**Excerpted text:**
I am very new to FPGAs, but my main interest is in using the FPGA to occupy the second CPU socket in a dual CPU mothboard. I am not even sure what an FPGA development board is compared to just an FPGA board. Do you program on one board and then port code to another board, i.e. the FPGA board that the program will eventually run on? I assume that programming for a given FPGA is the same no matter how it is connected to the motherboard. Also, what about Alpha Data, Inc. I read somewhere where they connect the FPGA to the motherbaord through the motherboard memory. Is this true? Any help appreciated. Thanks in advance. Respectfully, Newport_j
: Edited by Admin
James Yunker wrote: > using the FPGA to occupy the second CPU socket in a dual CPU mothboard. That is not the usual way, because it is a very hard way. You will have to mimic the behavior of the CPU very detailed. > in a dual CPU mothboard. Which one? > I am not even sure what an FPGA development board is compared to just an > FPGA board. Its the same. It depends just on the connectors whether you can use a specific FPGA board for your application. The usual and most portable way to access the CPUs memory is by using DMA via PCI or PCIe.
A normal PC mainboard? Could get a bit hard, unless the sockets still have conventional buses. For Intel, this era ended after the Core 2, for AMD at K7/K8. To communicate with the system you'll likely need a bit more documentation that you might be able to find publicly. IIRC neither Intel QPI nor AMD Hypertransport is fully documented publicly concerning communication between CPU sockets. Besides that those links are damned fast.

**Set of tasks:**
[1] Answer these questions from the FPGA forum thread:
(a) Which company did the original poster read about connecting the FPGA to the motherboard through the motherboard memory?
(b) According to the first reply, what is the usual and most portable way to access the CPU's memory?
(c) For Intel and for AMD, at what point did the era of CPU sockets with conventional buses end?
[2] Reproduce the passage of the FPGA forum thread starting with "A normal PC" and going on through "are damned fast.", word for word.
[3] Pick up the FPGA forum thread after its last sentence and carry it further.

**Given entries:**
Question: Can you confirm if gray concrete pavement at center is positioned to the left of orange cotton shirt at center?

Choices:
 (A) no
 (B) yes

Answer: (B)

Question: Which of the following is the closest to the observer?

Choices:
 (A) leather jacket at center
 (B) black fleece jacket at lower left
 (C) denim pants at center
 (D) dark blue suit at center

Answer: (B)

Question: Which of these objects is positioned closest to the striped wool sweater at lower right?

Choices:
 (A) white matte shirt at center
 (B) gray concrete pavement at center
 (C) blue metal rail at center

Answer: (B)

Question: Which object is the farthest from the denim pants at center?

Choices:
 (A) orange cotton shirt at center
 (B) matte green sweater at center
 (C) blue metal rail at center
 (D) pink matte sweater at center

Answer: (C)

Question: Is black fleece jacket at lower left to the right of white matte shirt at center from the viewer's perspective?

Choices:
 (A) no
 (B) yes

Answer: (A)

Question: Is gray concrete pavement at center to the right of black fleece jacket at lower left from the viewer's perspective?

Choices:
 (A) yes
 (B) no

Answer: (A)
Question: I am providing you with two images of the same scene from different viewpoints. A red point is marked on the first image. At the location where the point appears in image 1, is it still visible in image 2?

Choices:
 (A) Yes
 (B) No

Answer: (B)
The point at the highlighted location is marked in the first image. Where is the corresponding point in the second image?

**Answers provided:**
[1]
(a) Alpha Data, Inc.
(b) By using DMA via PCI or PCIe.
(c) For Intel, after the Core 2; for AMD, at K7/K8.

[2]
A normal PC mainboard? Could get a bit hard, unless the sockets still have conventional buses. For Intel, this era ended after the Core 2, for AMD at K7/K8. To communicate with the system you'll likely need a bit more documentation that you might be able to find publicly. IIRC neither Intel QPI nor AMD Hypertransport is fully documented publicly concerning communication between CPU sockets. Besides that those links are damned fast.

[3]
Going to PCI puts me back in the jam of constricted data passage when I tried CPU-GPu programming. It limits what can be passed and it does take time (do not forget that data must travel to the GPU and back to the CPU for a round trip) that is two passes across the CPU-GPU bus; think of the time. I again am interested in the arragement that allows the FPGA to reside on the motherboard in the spare CPU sockett. This of course requires a motherboard with two CPU sockets. Thay do make them - check out NUWEGG. If I cannot have that then interface with the DDR3 memory is my next choice. I just do not think that the PCI interfcae offers any advantages. Any help appreciated. thanks in advance. Respectfully, Newport_j PS. Nallatech and DRC Computer (to name a few) offer motherboards with an FPGA situated in the spare CPU socket on a dual CPU socket motherboard. As I said, I am very new to this technology (FPGAs), but the items that I have read make a big deal out of placing the CPU on the motherboard. It has the fastest speed and the largest bandwidth. That sounds great to me.
James Yunker wrote: > Going to PCI puts me back in the jam of constricted data passage when I > tried CPU-GPu programming. Yes, PCI is outdated. Why not PCI Express?
James Yunker wrote: > > PS. Nallatech and DRC Computer (to name a few) offer motherboards with > an FPGA situated in the spare CPU socket on a dual CPU socket > motherboard. On the Nallatech Website i can only find PCI Express based Solutions, can you point us to a CPU Socket Solution? > > As I said, I am very new to this technology (FPGAs), but the items that > I have read make a big deal out of placing the CPU on the motherboard. > It has the fastest speed and the largest bandwidth. That sounds great to > me. As A.K. has pointet out with actuell CPU's you are out of luck. One reason is that a northbridge connected to a FSB (front side bus) of the CPU is a thing of the past. But feel free to point us to an actuell product and prove us wrong.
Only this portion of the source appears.